Митчелл регулирует капельницу, делая вид, что очень занят процессом. Я вижу, что он борется с искушением броситься прочь. Вдруг Митчелл с надеждой предлагает:
— Давай поговорим об этом, когда ты окрепнешь.
— Нет, сейчас! — Я должна все знать. Мне нужно понять, почему он такое творит. Как воздух нужно. — Я не собираюсь сдавать тебя копам, но ты должен мне все рассказать.
— Что ты хочешь знать? — Митчелл вздыхает. Ему некуда деваться — разве что придушить меня подушкой.
— Почему ты стал таким?
— Помнишь таблетки, которые ты видела в ванной? Мне их выписал психиатр. Уже много лет я страдаю клинической депрессией.
— Как это?
— Это когда тебе постоянно плохо и грустно, и ничто не радует. После срыва я провел полгода в психиатрической клинике, где меня подсадили на таблетки. Но когда я их пил, переставал быть собой.
— В смысле?
— Сложно объяснить. Представь, что ты засидела ногу и пытаешься встать, но не чувствуешь ее. То же самое с душой и разумом на таблетках. Ты как живой труп. Просыпаешься утром и ничего не хочешь.
— Что за срыв, Митчелл?
Митчелл — самый сдержанный человек в мире. Он уж точно не будет биться в истерике. И уж тем более я не могу представить, как его рядят в смирительную рубашку и запирают в комнате с мягкими стенами.
Митчелл молчит. Он сегодня стал таким простым и приземленным в несвежей рубашке, рукава которой засучены выше локтя. Как же я раньше этого не видела? Не видела, какой он слабый и сломленный под своими сияющими доспехами. Ничего страшного, Митчелл! Я люблю тебя любым. Я все исправлю.
— Я пытался покончить с собой, но сестра вытащила меня из петли, — говорит он погасшим голосом.
— Зачем ты пытался это сделать? — спрашиваю я, а в голове звучат слова отца: «Тот, кто пытается наложить на себя руки, оскорбляет бога и самолично отворяет врата в ад».
Пожимает плечами и прячет руки в карманы.
— Просто жить надоело, вот и все. Но так делать не нужно. Это плохой выход. И хуже только то, что я начал творить позже. Я к тому, милая моя Бекки, что что бы с тобой ни происходило дальше, ты должна помнить, что петля — это не то, что тебя спасет.

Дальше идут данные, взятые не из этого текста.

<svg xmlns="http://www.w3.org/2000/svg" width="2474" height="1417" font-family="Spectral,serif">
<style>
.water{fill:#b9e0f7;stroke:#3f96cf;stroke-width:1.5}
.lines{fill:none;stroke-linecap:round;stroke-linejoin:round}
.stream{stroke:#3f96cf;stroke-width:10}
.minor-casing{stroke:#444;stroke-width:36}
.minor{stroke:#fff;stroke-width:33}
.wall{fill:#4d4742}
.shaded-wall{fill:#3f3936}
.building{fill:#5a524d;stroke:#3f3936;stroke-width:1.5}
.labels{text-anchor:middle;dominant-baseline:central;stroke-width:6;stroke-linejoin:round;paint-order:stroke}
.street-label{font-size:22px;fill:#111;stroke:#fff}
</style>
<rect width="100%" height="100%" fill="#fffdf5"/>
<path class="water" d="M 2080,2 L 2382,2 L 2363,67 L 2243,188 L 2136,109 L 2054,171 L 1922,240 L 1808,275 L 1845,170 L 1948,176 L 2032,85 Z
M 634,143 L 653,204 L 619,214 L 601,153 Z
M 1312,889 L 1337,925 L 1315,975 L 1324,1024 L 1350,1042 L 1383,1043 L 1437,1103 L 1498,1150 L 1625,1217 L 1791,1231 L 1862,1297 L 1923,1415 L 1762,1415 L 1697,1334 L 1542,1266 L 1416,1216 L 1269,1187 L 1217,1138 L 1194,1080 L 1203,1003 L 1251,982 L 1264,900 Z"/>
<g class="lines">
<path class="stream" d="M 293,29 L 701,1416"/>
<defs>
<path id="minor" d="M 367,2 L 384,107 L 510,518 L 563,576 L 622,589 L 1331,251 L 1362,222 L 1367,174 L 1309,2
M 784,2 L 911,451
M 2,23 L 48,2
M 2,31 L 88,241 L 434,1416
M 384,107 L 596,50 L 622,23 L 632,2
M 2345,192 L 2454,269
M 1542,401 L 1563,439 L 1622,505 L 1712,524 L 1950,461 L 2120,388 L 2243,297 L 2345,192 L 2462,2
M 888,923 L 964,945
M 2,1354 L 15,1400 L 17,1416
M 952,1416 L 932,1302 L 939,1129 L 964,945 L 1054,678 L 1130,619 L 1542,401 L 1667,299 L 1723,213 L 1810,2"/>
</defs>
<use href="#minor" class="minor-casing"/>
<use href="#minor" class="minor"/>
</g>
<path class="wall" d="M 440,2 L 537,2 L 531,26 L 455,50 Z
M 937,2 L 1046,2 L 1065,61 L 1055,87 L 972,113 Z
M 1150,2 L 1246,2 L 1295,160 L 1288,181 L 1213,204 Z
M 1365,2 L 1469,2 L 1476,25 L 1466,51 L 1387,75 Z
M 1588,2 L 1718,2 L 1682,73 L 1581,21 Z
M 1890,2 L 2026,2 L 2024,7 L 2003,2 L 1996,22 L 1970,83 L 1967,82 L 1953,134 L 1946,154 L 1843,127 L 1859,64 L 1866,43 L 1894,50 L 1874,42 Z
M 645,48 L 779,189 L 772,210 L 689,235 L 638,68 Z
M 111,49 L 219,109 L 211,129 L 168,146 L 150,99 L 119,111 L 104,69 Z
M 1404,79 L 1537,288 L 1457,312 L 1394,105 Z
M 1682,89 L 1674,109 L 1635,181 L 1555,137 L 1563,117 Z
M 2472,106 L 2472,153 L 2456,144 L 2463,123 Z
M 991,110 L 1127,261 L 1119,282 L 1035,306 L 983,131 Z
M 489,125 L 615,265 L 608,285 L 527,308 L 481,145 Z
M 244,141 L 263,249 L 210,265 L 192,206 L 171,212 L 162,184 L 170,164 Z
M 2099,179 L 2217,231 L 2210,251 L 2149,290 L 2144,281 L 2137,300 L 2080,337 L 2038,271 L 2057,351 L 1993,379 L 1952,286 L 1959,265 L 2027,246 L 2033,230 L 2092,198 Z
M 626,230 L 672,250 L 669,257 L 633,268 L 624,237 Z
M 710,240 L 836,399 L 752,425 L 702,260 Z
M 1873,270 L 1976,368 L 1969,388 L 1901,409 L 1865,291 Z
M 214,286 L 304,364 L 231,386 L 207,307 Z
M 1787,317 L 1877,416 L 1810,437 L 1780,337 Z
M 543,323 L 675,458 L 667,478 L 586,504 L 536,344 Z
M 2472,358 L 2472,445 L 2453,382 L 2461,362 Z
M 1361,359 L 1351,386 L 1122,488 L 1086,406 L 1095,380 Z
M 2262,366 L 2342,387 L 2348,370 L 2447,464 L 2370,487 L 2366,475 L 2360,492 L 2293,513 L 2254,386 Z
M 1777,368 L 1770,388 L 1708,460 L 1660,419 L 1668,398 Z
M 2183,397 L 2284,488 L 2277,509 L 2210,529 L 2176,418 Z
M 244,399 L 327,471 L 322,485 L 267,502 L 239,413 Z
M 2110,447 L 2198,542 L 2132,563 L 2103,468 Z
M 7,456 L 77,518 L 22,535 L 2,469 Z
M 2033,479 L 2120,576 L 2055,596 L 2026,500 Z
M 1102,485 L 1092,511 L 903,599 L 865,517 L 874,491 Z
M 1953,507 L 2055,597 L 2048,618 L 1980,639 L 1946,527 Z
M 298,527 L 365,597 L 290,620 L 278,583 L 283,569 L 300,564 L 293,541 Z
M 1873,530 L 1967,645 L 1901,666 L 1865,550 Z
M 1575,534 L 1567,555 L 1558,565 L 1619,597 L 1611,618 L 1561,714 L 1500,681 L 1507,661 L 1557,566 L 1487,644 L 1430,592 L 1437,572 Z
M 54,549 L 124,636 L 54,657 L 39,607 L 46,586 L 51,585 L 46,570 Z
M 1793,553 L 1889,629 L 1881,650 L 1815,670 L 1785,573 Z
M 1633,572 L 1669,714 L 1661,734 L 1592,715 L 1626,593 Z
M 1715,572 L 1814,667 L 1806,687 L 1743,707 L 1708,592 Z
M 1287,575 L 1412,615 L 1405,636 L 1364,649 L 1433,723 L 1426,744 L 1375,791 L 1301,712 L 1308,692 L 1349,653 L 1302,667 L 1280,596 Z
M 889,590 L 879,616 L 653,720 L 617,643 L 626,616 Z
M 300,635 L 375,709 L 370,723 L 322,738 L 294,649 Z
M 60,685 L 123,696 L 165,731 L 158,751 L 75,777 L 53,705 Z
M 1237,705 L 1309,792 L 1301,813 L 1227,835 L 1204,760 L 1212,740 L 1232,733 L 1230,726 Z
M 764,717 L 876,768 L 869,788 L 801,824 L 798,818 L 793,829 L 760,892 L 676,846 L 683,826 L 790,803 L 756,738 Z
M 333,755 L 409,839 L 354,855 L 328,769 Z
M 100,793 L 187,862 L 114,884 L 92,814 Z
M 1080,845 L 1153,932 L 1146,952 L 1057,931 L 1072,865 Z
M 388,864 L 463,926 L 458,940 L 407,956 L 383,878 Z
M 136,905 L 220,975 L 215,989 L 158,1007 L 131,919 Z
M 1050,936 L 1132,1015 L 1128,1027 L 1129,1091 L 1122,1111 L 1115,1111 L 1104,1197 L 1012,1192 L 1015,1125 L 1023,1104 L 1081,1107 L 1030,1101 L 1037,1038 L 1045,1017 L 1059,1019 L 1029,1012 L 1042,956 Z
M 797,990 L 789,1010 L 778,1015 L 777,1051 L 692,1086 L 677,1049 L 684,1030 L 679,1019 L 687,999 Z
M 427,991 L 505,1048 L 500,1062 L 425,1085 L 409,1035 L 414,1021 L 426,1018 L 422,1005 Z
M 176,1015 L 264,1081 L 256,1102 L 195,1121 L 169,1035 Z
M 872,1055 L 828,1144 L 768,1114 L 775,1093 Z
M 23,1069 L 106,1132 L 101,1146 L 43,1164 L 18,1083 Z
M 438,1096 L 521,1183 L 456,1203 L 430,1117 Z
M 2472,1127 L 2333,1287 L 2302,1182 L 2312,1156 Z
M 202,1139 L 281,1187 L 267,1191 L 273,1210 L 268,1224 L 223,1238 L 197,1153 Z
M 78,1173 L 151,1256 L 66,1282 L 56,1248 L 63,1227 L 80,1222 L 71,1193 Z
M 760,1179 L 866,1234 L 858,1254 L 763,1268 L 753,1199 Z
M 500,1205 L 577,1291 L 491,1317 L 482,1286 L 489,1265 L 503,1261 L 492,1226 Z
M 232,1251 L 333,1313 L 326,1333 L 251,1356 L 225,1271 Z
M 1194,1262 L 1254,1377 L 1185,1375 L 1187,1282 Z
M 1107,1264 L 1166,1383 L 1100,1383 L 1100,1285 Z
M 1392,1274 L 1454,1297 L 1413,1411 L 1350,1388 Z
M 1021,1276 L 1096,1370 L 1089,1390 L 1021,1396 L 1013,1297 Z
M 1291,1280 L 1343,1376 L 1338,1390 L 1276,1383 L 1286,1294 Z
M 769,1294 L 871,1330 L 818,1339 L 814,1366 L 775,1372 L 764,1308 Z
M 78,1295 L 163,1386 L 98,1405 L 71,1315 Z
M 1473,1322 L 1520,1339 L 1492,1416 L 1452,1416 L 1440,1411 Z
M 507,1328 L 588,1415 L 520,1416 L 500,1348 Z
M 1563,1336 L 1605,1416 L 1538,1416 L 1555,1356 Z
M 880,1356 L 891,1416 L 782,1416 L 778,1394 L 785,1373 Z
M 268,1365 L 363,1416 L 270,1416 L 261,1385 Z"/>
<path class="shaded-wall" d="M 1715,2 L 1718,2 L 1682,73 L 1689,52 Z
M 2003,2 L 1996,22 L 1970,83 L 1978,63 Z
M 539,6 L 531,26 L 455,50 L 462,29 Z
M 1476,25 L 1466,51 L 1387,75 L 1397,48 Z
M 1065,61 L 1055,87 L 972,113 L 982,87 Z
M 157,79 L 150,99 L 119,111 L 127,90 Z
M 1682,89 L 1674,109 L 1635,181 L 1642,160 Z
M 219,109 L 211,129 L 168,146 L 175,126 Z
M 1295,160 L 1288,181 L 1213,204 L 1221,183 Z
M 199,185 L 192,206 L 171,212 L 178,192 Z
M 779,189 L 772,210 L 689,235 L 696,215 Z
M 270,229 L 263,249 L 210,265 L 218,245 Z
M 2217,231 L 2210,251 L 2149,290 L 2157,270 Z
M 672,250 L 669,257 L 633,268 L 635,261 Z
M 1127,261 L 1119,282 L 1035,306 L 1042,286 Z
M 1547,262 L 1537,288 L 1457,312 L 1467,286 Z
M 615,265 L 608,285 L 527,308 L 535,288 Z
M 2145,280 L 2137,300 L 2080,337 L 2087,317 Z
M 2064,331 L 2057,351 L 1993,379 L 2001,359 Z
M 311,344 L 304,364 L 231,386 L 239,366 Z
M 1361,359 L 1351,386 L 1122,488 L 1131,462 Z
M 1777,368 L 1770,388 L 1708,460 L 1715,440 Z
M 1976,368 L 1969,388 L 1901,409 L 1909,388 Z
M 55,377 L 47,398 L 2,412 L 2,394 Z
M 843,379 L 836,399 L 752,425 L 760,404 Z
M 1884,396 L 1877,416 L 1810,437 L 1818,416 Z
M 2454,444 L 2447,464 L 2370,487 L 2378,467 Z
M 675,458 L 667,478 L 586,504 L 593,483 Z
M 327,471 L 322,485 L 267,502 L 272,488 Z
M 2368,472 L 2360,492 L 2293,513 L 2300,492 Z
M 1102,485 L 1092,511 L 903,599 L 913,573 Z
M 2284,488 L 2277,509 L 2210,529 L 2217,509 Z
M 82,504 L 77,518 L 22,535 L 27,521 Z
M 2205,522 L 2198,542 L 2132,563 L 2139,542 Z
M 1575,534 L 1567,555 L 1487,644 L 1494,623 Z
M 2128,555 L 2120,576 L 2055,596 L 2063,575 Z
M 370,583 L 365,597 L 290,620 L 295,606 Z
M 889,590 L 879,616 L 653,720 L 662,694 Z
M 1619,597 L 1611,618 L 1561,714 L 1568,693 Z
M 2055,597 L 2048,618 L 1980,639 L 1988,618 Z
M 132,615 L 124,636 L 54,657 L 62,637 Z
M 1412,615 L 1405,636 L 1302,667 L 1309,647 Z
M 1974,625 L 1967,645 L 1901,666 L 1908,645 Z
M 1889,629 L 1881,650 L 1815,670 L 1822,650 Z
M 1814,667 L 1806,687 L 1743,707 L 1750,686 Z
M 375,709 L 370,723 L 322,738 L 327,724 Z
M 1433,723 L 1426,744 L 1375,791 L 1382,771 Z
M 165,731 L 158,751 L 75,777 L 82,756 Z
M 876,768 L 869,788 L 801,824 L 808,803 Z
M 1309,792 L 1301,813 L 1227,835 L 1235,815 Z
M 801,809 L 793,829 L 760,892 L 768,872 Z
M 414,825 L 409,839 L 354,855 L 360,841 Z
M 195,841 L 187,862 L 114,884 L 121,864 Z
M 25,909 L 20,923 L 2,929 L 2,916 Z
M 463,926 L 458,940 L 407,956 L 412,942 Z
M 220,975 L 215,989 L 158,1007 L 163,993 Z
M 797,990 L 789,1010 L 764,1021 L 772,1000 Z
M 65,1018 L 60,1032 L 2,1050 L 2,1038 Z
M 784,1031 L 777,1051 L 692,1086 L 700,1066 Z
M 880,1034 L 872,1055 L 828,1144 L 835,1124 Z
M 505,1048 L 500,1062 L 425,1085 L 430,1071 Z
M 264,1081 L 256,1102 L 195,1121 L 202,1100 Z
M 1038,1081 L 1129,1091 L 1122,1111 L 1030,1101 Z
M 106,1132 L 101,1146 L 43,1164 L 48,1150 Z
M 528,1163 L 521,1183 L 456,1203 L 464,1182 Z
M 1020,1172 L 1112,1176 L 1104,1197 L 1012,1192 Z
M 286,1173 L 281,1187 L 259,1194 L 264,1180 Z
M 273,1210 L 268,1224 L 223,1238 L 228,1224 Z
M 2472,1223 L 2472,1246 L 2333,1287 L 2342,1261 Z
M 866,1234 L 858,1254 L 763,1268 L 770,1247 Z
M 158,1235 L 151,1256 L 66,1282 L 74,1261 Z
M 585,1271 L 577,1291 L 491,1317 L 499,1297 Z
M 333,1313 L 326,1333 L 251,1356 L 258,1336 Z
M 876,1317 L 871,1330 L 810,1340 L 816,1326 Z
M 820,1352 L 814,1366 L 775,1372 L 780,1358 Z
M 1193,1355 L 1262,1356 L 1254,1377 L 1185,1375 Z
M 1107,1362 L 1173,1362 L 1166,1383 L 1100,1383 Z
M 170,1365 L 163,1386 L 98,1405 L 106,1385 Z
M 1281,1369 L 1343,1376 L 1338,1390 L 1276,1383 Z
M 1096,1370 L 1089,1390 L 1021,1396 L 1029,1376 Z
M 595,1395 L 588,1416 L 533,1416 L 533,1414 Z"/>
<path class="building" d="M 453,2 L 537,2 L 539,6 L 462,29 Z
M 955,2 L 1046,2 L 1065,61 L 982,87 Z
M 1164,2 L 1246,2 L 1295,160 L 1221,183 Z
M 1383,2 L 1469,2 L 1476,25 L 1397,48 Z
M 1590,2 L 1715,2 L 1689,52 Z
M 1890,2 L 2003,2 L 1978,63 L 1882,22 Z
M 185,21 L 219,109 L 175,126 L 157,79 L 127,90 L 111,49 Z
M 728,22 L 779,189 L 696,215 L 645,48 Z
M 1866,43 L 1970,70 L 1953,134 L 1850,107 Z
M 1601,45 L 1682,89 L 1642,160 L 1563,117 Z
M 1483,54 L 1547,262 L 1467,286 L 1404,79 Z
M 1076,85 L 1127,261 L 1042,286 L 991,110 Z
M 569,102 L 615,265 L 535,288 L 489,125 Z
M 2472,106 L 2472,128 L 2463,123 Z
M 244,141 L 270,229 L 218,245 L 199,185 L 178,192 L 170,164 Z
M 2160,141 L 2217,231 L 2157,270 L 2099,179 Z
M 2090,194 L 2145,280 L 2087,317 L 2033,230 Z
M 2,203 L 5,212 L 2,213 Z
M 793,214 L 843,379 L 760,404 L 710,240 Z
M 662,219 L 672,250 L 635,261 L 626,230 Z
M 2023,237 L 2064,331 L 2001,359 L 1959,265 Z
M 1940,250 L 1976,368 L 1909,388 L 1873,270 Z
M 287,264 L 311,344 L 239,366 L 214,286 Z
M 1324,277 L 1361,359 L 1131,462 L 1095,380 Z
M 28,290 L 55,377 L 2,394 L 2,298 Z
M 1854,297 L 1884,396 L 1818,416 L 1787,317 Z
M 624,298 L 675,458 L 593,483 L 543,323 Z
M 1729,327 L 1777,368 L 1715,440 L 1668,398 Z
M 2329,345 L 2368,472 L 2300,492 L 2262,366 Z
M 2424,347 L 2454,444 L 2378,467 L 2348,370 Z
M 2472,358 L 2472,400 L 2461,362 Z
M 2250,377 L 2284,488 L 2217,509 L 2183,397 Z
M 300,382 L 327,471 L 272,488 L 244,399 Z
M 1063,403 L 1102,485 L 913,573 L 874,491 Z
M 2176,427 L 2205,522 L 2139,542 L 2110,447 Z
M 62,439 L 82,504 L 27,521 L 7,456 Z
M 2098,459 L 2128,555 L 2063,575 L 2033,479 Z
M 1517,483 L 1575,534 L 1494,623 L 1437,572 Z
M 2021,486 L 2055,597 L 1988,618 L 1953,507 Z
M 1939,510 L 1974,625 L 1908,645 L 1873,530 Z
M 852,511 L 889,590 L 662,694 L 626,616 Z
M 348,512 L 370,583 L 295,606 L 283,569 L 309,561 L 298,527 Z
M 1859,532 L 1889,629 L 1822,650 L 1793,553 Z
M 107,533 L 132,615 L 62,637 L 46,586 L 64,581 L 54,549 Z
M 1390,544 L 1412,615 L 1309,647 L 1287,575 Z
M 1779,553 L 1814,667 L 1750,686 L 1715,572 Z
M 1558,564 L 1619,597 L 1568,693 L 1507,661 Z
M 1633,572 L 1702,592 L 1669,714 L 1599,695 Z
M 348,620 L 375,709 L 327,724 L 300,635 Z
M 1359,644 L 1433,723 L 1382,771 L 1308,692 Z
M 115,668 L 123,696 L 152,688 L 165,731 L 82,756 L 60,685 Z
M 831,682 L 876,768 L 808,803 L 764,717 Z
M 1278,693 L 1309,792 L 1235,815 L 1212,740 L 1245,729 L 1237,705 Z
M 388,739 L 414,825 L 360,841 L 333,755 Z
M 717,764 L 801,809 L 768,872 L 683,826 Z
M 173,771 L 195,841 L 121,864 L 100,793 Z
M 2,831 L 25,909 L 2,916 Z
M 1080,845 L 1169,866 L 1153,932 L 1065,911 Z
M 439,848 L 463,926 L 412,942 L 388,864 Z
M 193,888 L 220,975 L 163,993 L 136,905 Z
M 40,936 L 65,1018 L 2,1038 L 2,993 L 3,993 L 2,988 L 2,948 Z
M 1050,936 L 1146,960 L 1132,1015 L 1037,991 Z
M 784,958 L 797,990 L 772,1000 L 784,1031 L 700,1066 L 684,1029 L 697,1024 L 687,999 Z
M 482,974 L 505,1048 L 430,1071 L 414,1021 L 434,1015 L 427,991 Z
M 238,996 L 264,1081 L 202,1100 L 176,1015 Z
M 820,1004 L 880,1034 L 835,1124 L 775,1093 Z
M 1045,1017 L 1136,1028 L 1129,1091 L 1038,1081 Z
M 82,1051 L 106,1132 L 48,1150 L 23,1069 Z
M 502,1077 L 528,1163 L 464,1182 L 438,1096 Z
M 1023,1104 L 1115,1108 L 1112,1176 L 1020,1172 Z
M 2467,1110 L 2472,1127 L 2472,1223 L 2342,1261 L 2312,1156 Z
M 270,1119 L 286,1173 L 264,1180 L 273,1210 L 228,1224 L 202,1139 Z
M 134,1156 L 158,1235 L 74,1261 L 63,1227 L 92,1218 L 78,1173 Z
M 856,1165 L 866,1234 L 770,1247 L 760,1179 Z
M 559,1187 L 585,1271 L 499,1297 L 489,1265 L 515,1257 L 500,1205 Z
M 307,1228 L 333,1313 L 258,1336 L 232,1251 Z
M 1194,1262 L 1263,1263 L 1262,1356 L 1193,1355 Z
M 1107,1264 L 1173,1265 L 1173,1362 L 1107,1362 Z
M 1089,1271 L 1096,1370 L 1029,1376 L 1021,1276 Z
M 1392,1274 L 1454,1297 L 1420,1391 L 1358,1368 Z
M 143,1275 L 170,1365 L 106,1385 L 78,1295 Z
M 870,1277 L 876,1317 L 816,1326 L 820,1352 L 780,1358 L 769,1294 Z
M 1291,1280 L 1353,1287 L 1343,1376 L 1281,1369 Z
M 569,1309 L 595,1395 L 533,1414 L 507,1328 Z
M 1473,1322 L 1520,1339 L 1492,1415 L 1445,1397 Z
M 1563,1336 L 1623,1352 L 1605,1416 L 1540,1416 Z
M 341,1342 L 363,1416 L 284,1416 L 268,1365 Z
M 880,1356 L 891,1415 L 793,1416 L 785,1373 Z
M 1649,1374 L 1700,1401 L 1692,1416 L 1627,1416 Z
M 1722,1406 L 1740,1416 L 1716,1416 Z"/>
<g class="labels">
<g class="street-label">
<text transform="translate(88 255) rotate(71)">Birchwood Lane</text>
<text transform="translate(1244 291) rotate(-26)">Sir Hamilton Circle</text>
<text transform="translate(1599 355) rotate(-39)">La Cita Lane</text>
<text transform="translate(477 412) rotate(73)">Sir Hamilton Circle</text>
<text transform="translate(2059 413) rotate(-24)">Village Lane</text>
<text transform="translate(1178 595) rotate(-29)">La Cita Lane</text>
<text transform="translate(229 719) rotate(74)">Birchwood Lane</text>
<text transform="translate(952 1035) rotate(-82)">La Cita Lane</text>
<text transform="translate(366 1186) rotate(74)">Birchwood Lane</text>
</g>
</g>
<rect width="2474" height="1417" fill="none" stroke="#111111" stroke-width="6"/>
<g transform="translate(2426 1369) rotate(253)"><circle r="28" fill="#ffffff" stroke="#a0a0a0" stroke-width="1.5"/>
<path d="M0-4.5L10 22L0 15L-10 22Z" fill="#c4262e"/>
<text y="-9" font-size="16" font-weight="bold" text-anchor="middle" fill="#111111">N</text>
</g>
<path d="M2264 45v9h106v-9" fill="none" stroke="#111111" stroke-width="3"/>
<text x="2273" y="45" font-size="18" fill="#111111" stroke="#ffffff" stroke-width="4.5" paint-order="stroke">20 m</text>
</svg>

Он поглаживает руку, в которую воткнута игла. Мне так больно от его нежных прикосновений, что я не могу больше держаться. Слезинка, которая только грозила излиться, сбегает по щеке.
— Митчелл, — шепчу я.
— Я тебя пугаю?
— Нет, — всхлипываю я и признаюсь в том, что разрывает грудь: — Я тебя люблю.
Он поднимает на меня глаза. Они светлеют и расцвечиваются искорками.
— Я тоже тебя люблю. Ты…
— Нет! — обрываю я его, пока Митчелл не сказал мне какую-нибудь глупость типа: "Люблю тебя как сестру". — Я люблю тебя не как брата или папочку, или друга. Я люблю тебя как мужчину!